Abe Makiko, Hirata Tetsuo, Morito Natsumi, Kawashima Megumi, Yoshida Sumiko, Takami Yoichi, Fujimoto Taku, Kawasoe Shin, Shibukawa Takeshi, Segawa Hiroyoshi, Yamanokuchi Toshitaka, Ishida Shintaro, Takahashi Koji, Tada Kazuhiro, Kato Yoshifumi, Sakima Atsushi, Arima Hisatomi
Department of Preventive Medicine and Public Health, Faculty of Medicine, Fukuoka University, Fukuoka, Japan.
Department of Cardiology, Fukuoka University School of Medicine, Fukuoka, Japan.
Hypertens Res. 2025 Sep 3. doi: 10.1038/s41440-025-02365-y.
We previously conducted a systematic review and meta-analysis examining the effects of smartphone application-based interventions on blood pressure (BP). Building on that work, here we present a secondary analysis which explored the effects of these interventions on cardiometabolic risk factors. We searched MEDLINE, the Cochrane Library, and Ichushi for randomized controlled trials and observational studies comparing smartphone application-based interventions with usual care excluding digital technologies. Random-effects models were used to estimate pooled mean changes and 95% confidence intervals (CIs). A total of 76 studies involving 46459 participants were included. At 6-month follow-up, smartphone application-based interventions were significantly associated with reductions in fasting plasma glucose (-5.65 mg/dL, 95% CI: -10.12 to -1.19), body mass index (-0.58 kg/m, 95% CI: -0.80 to -0.36), waist circumference (-3.37 cm, 95% CI: -4.81 to -1.93), body weight (-1.60 kg, 95% CI: -2.30 to -0.90), low-density lipoprotein (LDL) cholesterol (-7.63 mg/dL, 95% CI: -11.64 to -3.62), total cholesterol (-9.01 mg/dL, 95% CI: -15.80 to -2.22), and triglycerides (-4.69 mg/dL, 95% CI: -8.69 to -0.70). These effects gradually declined by 12 months. BMI reduction showed a significant interaction with follow-up duration (p for interaction = 0.045). No significant differences in office BP reduction were observed across baseline BP levels. Notably, LDL cholesterol reduction was greater among East Asians than non-East Asians (p for interaction = 0.040). These findings highlight the potential of smartphone application-based interventions to improve cardiometabolic health and support self-management in adults.

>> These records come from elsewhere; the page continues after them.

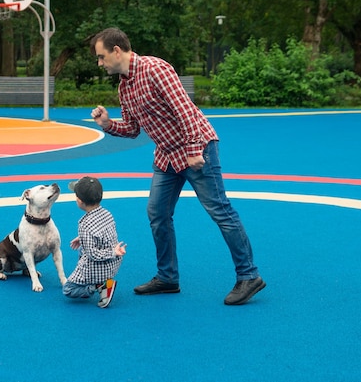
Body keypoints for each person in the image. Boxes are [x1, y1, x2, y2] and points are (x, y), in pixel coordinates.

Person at [88, 27, 265, 305]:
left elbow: (184, 109)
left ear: (117, 51)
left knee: (220, 210)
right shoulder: (125, 85)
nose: (100, 63)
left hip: (196, 149)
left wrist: (194, 150)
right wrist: (108, 125)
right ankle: (167, 277)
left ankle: (249, 276)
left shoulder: (155, 69)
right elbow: (134, 129)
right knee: (157, 212)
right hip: (167, 155)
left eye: (101, 57)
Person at [63, 176, 127, 308]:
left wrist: (111, 252)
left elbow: (93, 255)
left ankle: (97, 286)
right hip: (114, 262)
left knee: (67, 290)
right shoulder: (107, 213)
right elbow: (102, 235)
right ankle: (98, 282)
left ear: (80, 201)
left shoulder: (84, 224)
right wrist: (82, 238)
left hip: (99, 266)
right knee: (82, 249)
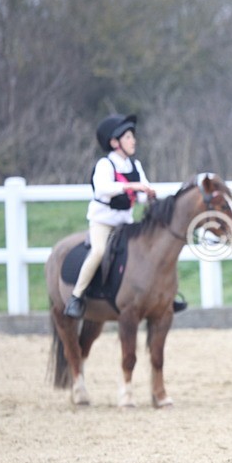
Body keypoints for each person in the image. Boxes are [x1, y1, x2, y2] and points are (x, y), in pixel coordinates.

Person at [65, 114, 156, 318]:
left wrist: (148, 194)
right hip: (103, 222)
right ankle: (76, 296)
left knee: (145, 253)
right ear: (115, 143)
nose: (133, 141)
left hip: (126, 222)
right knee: (98, 252)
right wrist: (132, 186)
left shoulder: (136, 166)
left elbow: (140, 195)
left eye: (133, 136)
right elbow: (102, 190)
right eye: (128, 137)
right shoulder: (105, 165)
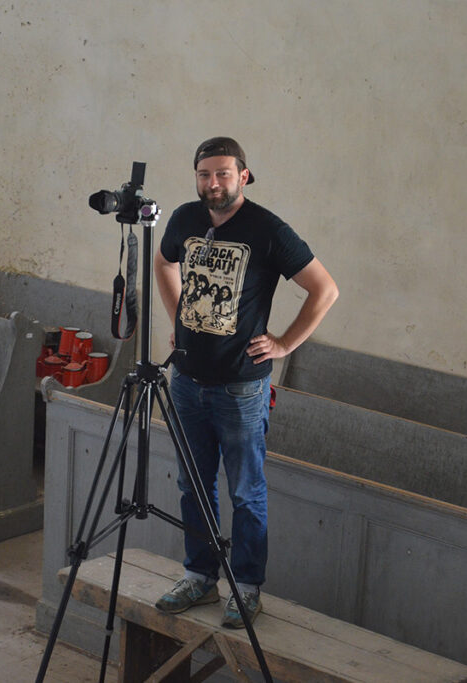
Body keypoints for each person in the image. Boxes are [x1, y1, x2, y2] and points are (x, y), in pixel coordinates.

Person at [153, 136, 338, 628]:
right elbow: (164, 262)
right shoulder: (184, 220)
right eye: (203, 174)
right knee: (193, 484)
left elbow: (325, 289)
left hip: (241, 388)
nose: (212, 183)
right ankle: (199, 576)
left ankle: (247, 585)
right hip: (187, 380)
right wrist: (179, 317)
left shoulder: (267, 229)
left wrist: (284, 344)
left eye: (222, 173)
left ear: (243, 176)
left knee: (245, 491)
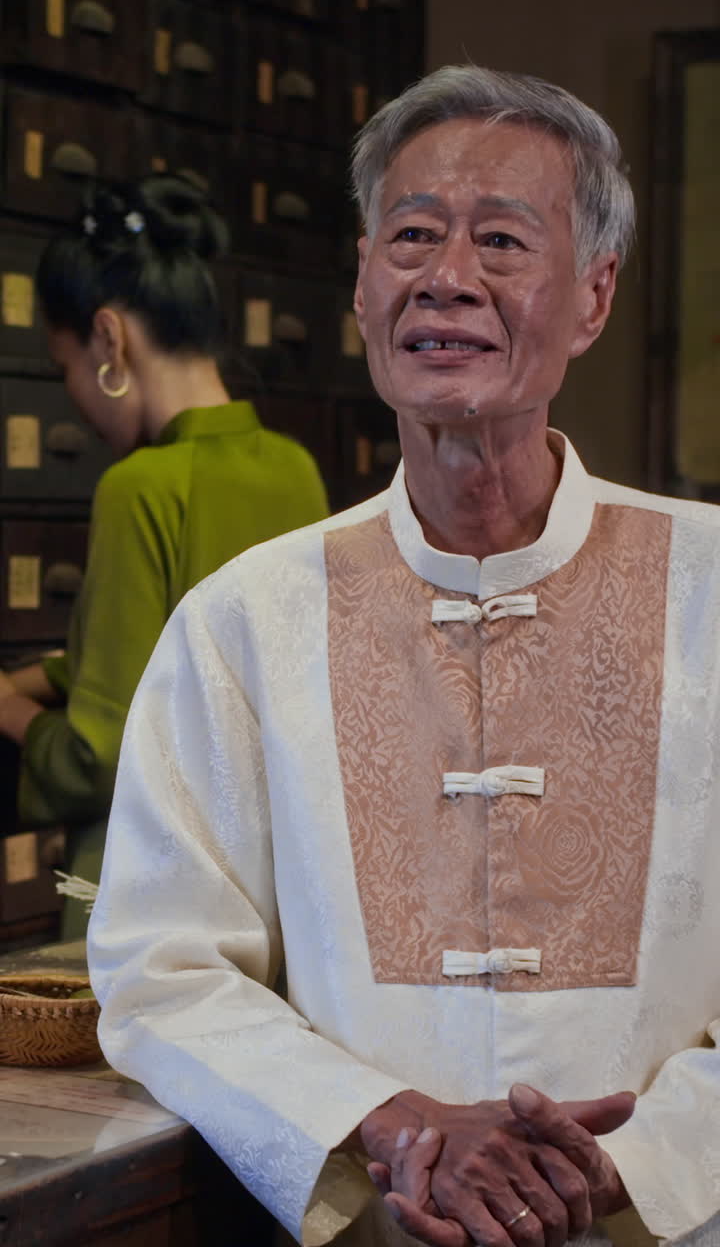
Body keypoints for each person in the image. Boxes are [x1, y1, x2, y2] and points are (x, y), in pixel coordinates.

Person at [87, 67, 720, 1247]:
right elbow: (158, 963)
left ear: (593, 297)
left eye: (500, 240)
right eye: (414, 234)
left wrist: (623, 1160)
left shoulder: (714, 592)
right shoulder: (243, 622)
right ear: (366, 286)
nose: (448, 277)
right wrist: (389, 1118)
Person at [0, 175, 328, 936]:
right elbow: (183, 645)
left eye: (66, 369)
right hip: (272, 893)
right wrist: (38, 674)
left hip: (148, 899)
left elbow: (99, 755)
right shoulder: (293, 468)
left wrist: (12, 710)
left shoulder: (138, 488)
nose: (75, 397)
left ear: (109, 339)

我们之前进行了一项系统评价和荟萃分析,研究基于智能手机应用程序的干预措施对血压(BP)的影响。在此基础上,我们进行了一项二次分析,探讨这些干预措施对心血管代谢危险因素的影响。我们检索了MEDLINE、Cochrane图书馆和Ichushi,查找比较基于智能手机应用程序的干预措施与不包括数字技术的常规护理的随机对照试验和观察性研究。采用随机效应模型估计合并平均变化和95%置信区间(CIs)。共纳入76项研究,涉及46459名参与者。在6个月的随访中,基于智能手机应用程序的干预措施与空腹血糖降低(-5.65mg/dL,95%CI:-10.12至-1.19)、体重指数降低(-0.58kg/m²,95%CI:-0.80至-0.36)、腰围降低(-3.37cm,95%CI:-4.81至-1.93)、体重降低(-1.60kg,95%CI:-2.30至-0.90)、低密度脂蛋白(LDL)胆固醇降低(-7.63mg/dL,95%CI:-11.64至-3.62)、总胆固醇降低(-9.01mg/dL,95%CI:-15.80至-2.22)和甘油三酯降低(-4.69mg/dL,95%CI:-8.69至-0.70)显著相关。这些影响在12个月时逐渐减弱。体重指数降低与随访时间存在显著交互作用(交互作用p值=0.045)。在不同基线血压水平上,诊室血压降低无显著差异。值得注意的是,东亚人群的低密度脂蛋白胆固醇降低幅度大于非东亚人群(交互作用p值=0.040)。这些发现凸显了基于智能手机应用程序的干预措施在改善成年人心血管代谢健康和支持自我管理方面的潜力。